Treatment of giardia can depend on the severity of symptoms. Typical treatment is with metronidazole (an antibacterial, antidiarrheal medication) which is given for 5-10 days and/or fenbendazole (aka Panacur -a dewormer) which is given once daily for 3-5 days. Bland diets that are easily digested are often prescribed to expedite return to normal stools. If a pet has other symptoms such as dehydration, nausea, blood in the stool or other concerning symptoms other diagnostics or therapies may be warranted.
Environmental control is an important step in helping prevent reinfection or transmission of infection to other pets/humans. Giardia can persist for months in cold water or damp, cool environments.
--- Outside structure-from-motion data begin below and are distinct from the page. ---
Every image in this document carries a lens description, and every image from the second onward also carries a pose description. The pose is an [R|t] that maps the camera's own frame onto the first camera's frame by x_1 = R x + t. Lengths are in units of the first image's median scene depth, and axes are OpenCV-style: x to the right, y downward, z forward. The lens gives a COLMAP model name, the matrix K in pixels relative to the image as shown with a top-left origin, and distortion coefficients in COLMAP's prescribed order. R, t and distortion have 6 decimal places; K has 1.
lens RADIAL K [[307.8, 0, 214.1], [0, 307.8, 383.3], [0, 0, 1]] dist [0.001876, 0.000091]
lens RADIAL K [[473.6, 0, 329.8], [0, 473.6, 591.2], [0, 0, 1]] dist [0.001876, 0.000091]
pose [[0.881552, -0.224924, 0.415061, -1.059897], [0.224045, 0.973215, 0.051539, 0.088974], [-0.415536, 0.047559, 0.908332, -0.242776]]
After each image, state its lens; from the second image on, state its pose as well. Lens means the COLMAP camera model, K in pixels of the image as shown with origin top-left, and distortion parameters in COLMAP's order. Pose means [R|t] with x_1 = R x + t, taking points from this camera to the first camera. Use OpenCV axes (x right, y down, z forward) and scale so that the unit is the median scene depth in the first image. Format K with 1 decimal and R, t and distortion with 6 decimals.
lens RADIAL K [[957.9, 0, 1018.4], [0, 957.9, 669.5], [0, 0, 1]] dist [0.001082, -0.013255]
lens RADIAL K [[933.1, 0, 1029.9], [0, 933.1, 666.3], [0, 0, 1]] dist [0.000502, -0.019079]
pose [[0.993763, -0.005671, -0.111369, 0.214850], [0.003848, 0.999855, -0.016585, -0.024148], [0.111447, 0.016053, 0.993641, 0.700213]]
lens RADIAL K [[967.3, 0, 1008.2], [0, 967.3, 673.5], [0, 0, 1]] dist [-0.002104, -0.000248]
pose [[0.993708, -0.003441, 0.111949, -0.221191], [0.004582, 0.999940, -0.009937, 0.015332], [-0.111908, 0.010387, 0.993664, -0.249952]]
Chemical disinfectants such as bleach (diluted 1:32 with water) can be helpful in cleaning up kennels and areas that can be safely cleaned with bleach. Swimming pools are not often contaminated if they are properly chlorinated, as chlorine also destroys giardia. Picking up fecal material and allowing a yard to dry out in the sun is also an effective way of controlling giardia in the environment.